In December, 1863, another claim came to me in my immediate family. To give a correct account of this case I must copy it as reported at the time. “A child of twenty-one months, with light hair, blue eyes and light complexion, took cold on Christmas day. During the night of the 26th there was fever and rapid respiration. At 11 a.m. on the 27th, the child had spasm lasting fifteen minutes. From this time until January 8th there was continued fever, greatly increased at night, with a pulse of 150.

The respirations per minute were seventy on actual count, and at no time less. Generally there was a red spot on one cheek, which frequently changed sides.
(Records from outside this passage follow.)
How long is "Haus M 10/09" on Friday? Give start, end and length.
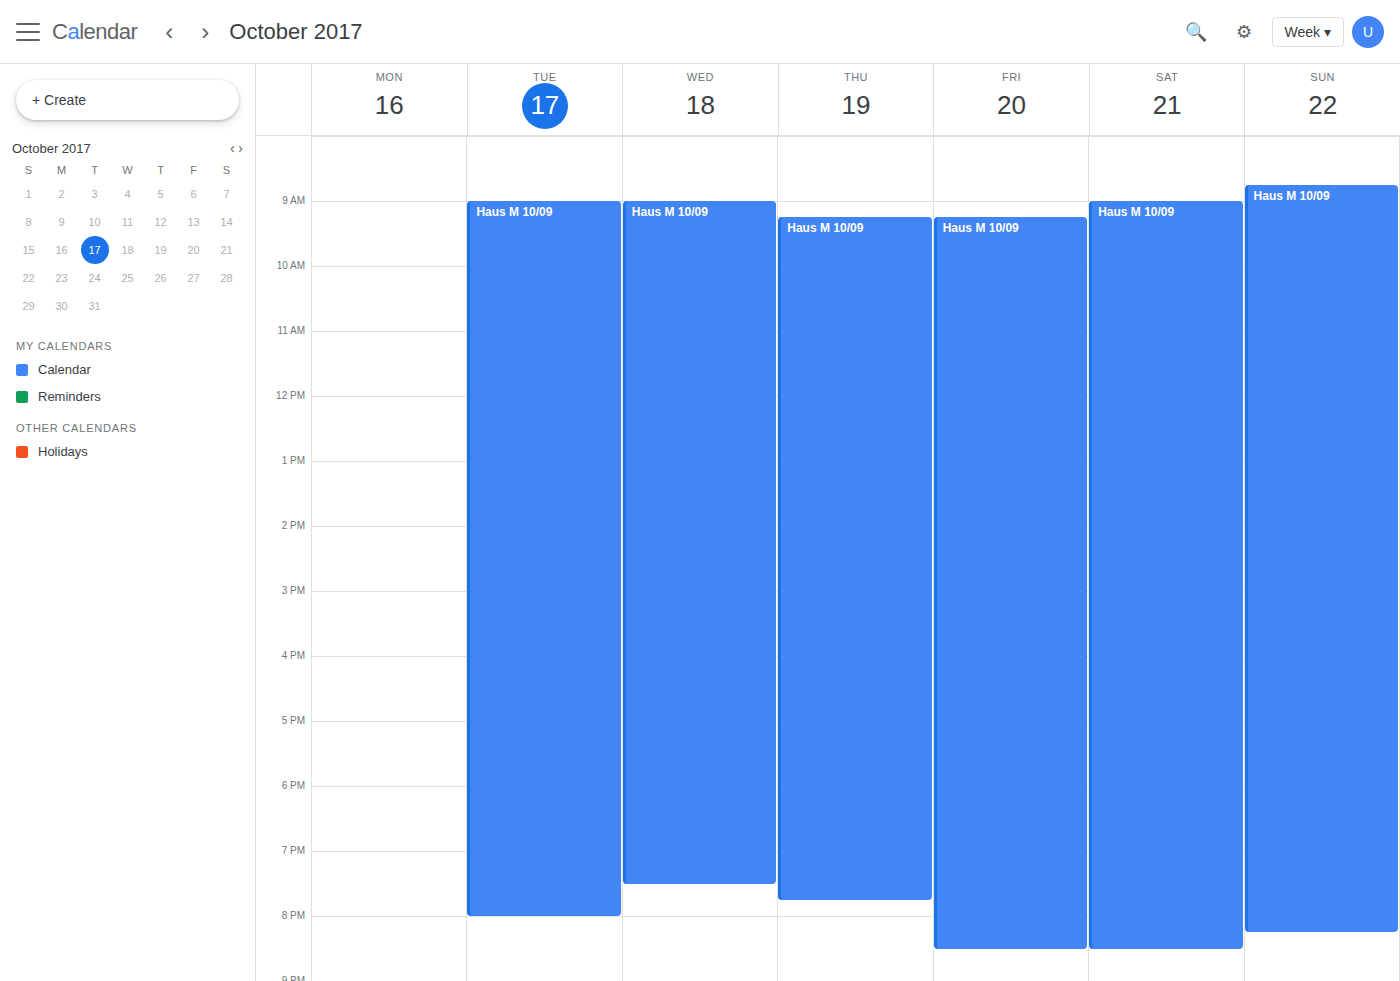
9:15 AM to 8:30 PM, 11 hours 15 minutes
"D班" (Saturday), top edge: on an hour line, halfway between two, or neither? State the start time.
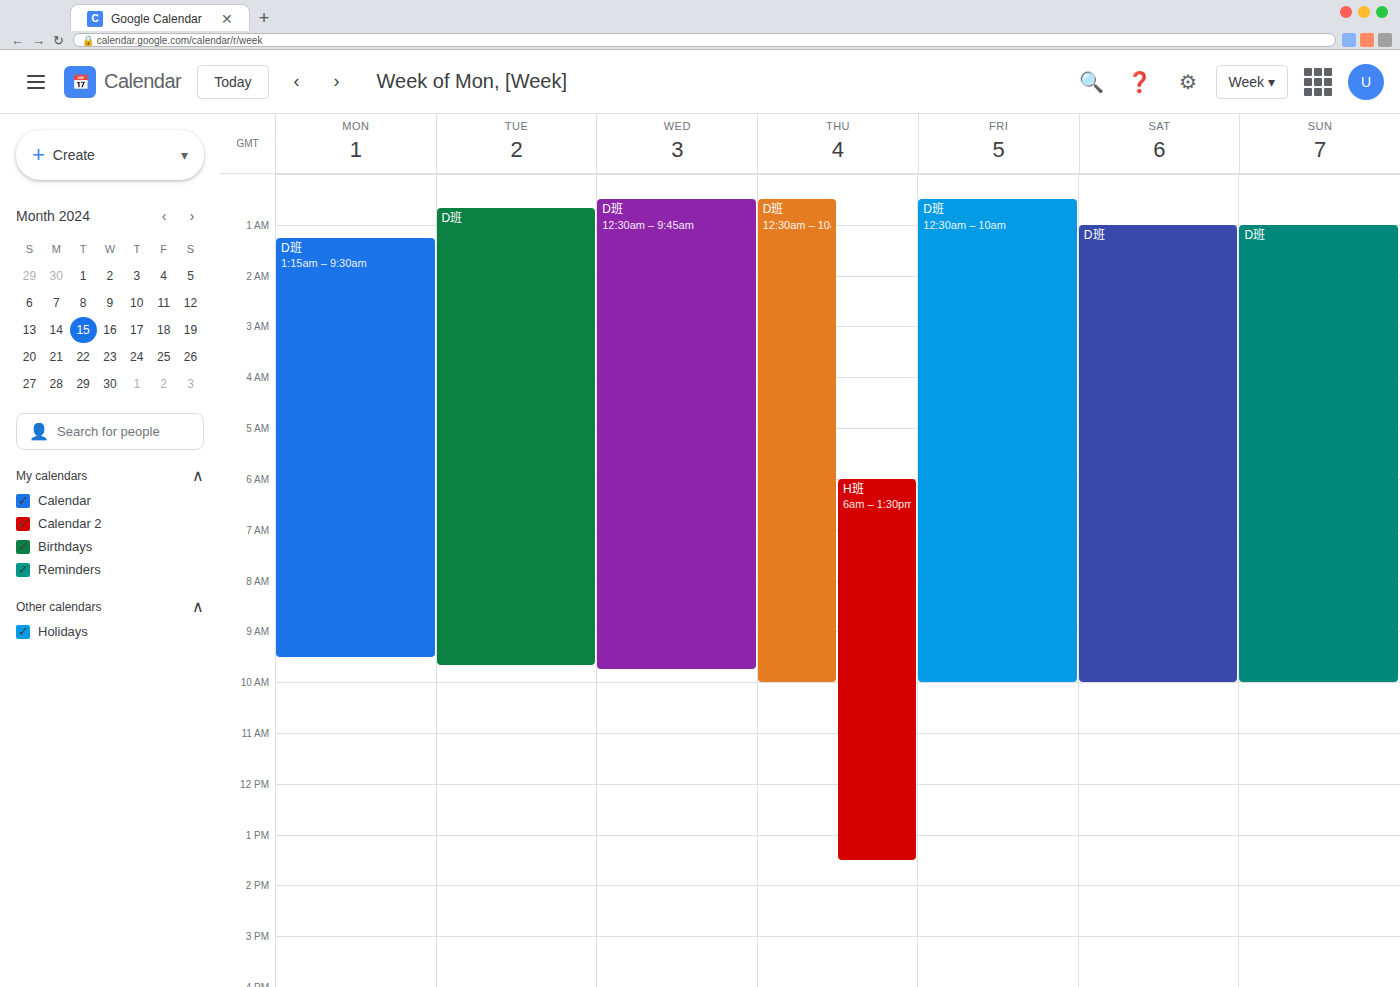
1:00 AM -- exactly on the 1 AM line.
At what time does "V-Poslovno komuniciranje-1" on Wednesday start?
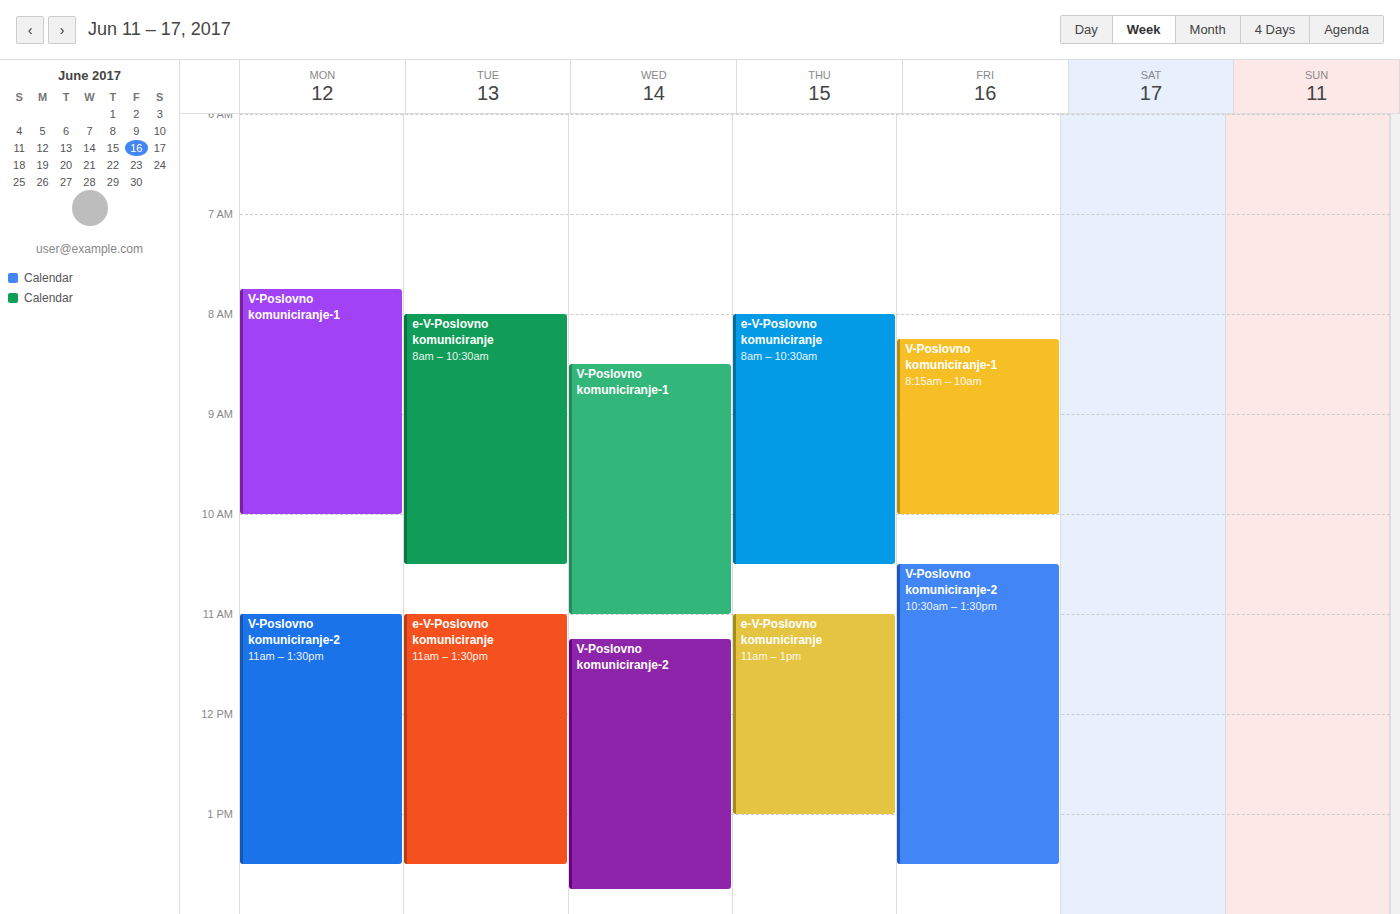
8:30 AM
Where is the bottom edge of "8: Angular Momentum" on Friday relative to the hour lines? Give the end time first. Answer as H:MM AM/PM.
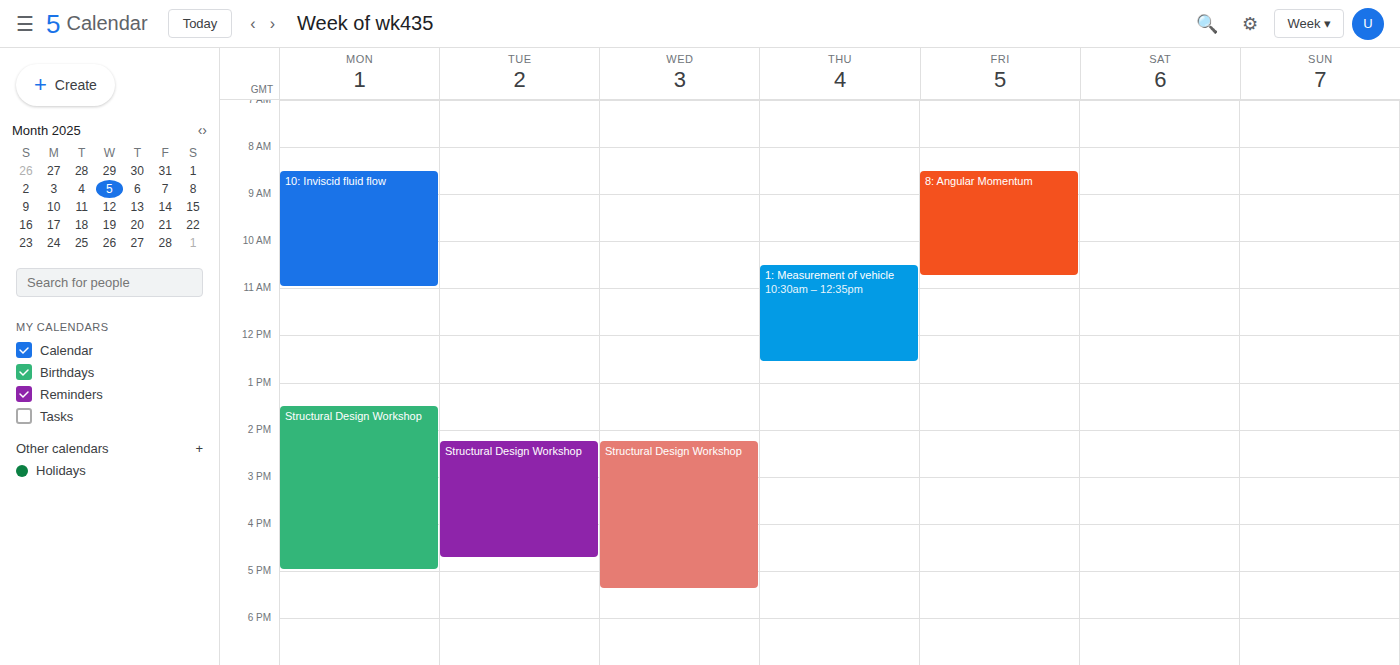
10:45 AM -- neither: three quarters of the way from the 10 AM line to the 11 AM line.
When one cheek was red the other generally was pale. All of this time the left lung was impervious to air. Auscultation revealed slight bronchial respiration but no vesicular murmur. The right lung was not implicated; there was constant cough, yet much increased at night.

The case had gradually, but surely, got worse, up to January 8th, when the right lung began to be affected. On this day the child became uneasy and restless, throwing itself about in all directions and positions in its effort to get breath.

The face grew dark, there was constant spasmodic cough with laboured breathing, the little thing in its agony striking at the mother for control. When it fell asleep for a few seconds at a time the throat became so dry that a condition resembling croup came on, and all the sufferings were increased. This fearful condition was rapidly hurrying the little sufferer to its grave. All the remedies prominent in similar conditions had been given, including Lachesis 200, without result.

At this juncture Lachesis 12 (three pellets) was given, dry, on the tongue; immediately (the pellets had not entirely dissolved on the tongue) the cough stopped and the breathing was relieved, for four hours. At the end of this time the cough gradually returned with all of the sufferings (in a diminished degree) when another dose of Lachesis 12 produced the same decided relief, this time lasting for sixteen hours. Four doses in twelve hours so changed the condition that the child slept nearly all of the night, and air passed freely again to all parts of the previously obstructed lung.